Le Premier ministre a conclu son déplacement à Marseille par une visite à l'Ecole de la Deuxième Chance. Il a souhaité entendre le témoignage d’étudiants et mettre en lumière ce dispositif d'insertion professionnelle qui "prend à bras-le-corps l'avenir des jeunes."
Le Premier ministre a d’abord salué la présence à ses côtés d'Edith Cresson, à l'origine de la création des Ecoles de la Deuxième Chance expérimentées par la ville de Marseille, lorsqu’elle était Premier ministre en 1997.
Depuis la création de l'E2C dans la cité phocéenne, une centaine d'établissements a vu le jour en France. Les Ecoles de la Deuxième Chance ont accueilli plus de 11 000 jeunes l'an dernier. Leur mission est d'assurer par l'éducation, par l'insertion professionnelle et sociale l'avenir de jeunes adultes (18-25 ans) sortis du système scolaire sans diplôme depuis au moins un an.
Jean-Marc Ayrault, accompagné de George Pau-Langevin, ministre déléguée chargée de la Réussite éducative, de Marie-Arlette Carlotti, ministre déléguée chargée de la Lutte contre l’exclusion, et de Thierry Repentin, ministre délégué chargé de la Formation professionnelle, a souhaité s'entretenir avec les élèves pour écouter leur témoignage. Plusieurs jeunes ont ainsi relaté leur expérience : orientés vers l'E2C par la mission locale, sans diplôme, l'établissement leur a permis de prendre véritablement un nouveau départ et de construire un projet personnel.
Jean-Marc Ayrault a salué ce dispositif qui permet de redonner une vraie chance de réussir, d'ouvrir des perspectives grâce à un encadrement pédagogique personnalisé et une collaboration approfondie avec les entreprises. "Ici, on s’intéresse aussi au contexte dans lequel les jeunes évoluent, à leurs problèmes familiaux, à leurs problèmes de santé, par exemple. Donc, on prend à bras-le-corps l’avenir des jeunes", a déclaré Jean-Marc Ayrault, saluant au passage le travail des partenaires associatifs.
Le Premier ministre a insisté sur le grand défi que constitue la refondation de l’école, "pour que l’école de la première chance, celle de la maternelle, du primaire, fasse en sorte que le nombre de ceux qui sortent de notre système scolaire sans qualification ou sans diplôme, se réduise massivement".
C’est dans cette perspective que doit s’inscrire le service public de Pôle emploi. Celui-ci "doit disposer des moyens nécessaires pour un suivi personnalisé de la réinsertion de la personne sans emploi, de la personne au chômage, dans la voie d’un projet personnel".

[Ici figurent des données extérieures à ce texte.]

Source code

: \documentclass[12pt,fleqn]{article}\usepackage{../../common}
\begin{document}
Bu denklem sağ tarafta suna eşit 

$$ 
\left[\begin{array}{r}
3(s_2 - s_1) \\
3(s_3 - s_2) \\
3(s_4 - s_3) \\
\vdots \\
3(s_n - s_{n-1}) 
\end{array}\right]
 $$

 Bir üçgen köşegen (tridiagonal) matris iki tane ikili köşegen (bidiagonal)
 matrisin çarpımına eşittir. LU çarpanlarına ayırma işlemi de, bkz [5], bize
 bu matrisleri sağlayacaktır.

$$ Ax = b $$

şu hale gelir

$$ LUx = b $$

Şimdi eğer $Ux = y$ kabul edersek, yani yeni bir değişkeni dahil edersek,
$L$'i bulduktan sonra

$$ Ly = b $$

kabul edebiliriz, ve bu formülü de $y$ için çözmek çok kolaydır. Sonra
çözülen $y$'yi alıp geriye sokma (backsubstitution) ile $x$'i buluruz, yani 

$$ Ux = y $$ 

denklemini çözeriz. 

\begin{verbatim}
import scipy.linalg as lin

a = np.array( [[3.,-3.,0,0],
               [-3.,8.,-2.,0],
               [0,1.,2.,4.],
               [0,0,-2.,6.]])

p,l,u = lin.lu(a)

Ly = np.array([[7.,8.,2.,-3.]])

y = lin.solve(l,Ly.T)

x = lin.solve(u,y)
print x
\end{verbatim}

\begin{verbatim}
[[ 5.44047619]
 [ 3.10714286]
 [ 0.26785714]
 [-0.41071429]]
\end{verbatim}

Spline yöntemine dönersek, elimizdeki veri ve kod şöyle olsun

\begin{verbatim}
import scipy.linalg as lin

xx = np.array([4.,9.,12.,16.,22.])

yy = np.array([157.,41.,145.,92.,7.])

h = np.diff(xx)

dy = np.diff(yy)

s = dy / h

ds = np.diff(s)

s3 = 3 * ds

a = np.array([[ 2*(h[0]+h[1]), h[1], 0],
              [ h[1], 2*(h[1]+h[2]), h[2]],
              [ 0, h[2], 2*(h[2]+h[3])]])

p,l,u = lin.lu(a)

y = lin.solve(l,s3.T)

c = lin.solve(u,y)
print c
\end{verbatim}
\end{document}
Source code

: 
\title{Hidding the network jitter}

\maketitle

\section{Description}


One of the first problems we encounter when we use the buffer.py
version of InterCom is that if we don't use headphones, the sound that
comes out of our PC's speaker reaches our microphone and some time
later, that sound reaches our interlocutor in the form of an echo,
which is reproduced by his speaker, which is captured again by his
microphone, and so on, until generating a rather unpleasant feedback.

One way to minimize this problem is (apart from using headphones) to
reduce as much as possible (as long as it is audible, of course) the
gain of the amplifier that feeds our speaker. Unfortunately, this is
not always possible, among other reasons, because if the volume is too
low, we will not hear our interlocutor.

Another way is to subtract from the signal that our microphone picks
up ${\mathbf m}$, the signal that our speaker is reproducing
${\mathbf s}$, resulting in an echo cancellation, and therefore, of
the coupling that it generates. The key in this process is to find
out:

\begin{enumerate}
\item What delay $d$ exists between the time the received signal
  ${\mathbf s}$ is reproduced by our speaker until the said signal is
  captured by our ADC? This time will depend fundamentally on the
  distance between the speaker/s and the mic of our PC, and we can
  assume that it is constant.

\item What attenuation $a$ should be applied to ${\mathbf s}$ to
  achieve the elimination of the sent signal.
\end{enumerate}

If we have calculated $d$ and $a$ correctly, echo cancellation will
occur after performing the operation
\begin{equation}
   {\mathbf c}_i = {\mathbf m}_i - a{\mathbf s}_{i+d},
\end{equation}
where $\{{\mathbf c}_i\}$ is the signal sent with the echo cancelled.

En conclusion de cette visite, Jean-Marc Ayrault a rappelé plus généralement l'ambition du Gouvernement pour Marseille : "Constituer une métropole solidaire, forte, capable de se développer économiquement, mais aussi de développer des solidarités, de donner de l’espoir aux gens, de donner de la fierté aussi."

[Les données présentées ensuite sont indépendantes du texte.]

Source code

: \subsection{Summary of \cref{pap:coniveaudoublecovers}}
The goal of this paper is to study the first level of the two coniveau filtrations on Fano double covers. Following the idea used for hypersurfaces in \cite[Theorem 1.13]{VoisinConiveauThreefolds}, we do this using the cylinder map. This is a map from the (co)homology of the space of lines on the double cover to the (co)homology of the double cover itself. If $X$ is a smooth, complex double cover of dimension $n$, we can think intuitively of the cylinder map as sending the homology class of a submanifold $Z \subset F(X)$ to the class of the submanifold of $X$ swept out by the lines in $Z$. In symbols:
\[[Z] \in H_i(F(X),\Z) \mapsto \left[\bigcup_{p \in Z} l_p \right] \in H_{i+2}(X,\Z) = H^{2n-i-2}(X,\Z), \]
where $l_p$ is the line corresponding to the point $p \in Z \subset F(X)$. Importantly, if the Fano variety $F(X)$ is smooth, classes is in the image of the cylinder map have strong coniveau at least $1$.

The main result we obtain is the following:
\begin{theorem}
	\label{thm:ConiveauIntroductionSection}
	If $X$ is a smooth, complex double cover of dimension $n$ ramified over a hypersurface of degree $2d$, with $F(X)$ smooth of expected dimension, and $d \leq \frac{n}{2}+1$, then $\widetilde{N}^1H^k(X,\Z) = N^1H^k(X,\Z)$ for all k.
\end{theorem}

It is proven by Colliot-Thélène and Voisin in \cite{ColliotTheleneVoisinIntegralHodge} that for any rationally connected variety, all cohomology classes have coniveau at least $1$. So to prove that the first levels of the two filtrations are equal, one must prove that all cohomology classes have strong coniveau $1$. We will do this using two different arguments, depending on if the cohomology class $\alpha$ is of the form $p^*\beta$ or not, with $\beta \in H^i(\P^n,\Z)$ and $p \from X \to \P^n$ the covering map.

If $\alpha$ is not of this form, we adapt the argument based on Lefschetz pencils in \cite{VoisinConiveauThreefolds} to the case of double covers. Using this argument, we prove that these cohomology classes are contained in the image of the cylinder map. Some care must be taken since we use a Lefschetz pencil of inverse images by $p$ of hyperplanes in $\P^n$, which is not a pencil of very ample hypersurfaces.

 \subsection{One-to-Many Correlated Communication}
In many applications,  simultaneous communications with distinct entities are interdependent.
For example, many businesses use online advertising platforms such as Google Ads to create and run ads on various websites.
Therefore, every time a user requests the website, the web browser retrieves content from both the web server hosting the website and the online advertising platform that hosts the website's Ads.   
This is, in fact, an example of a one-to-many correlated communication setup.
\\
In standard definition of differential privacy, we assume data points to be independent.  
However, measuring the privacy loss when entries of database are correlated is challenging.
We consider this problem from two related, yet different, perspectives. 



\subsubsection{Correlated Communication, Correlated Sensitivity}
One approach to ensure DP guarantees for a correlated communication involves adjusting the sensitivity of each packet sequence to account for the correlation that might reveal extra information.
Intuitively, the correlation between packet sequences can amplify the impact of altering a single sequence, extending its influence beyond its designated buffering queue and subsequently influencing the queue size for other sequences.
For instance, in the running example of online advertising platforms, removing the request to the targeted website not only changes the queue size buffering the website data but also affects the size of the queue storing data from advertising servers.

Il livre son regard sur ce dispositif : "Les Ecoles de la Deuxième Chance ont joué un rôle positif. L'idée qu'il fallait des institutions conjuguant formation, insertion, alternance, suivi social et sanitaire, était totalement nouvelle. Le rassemblement de toutes ces composantes au sein d'un même projet éducatif explique le résultat. Ces écoles instaurent un système où l'on reconnaît la personne, la compétence, où l'on valorise la progression, ce qui est fondamental pour le profil de jeune qu'elles accueillent."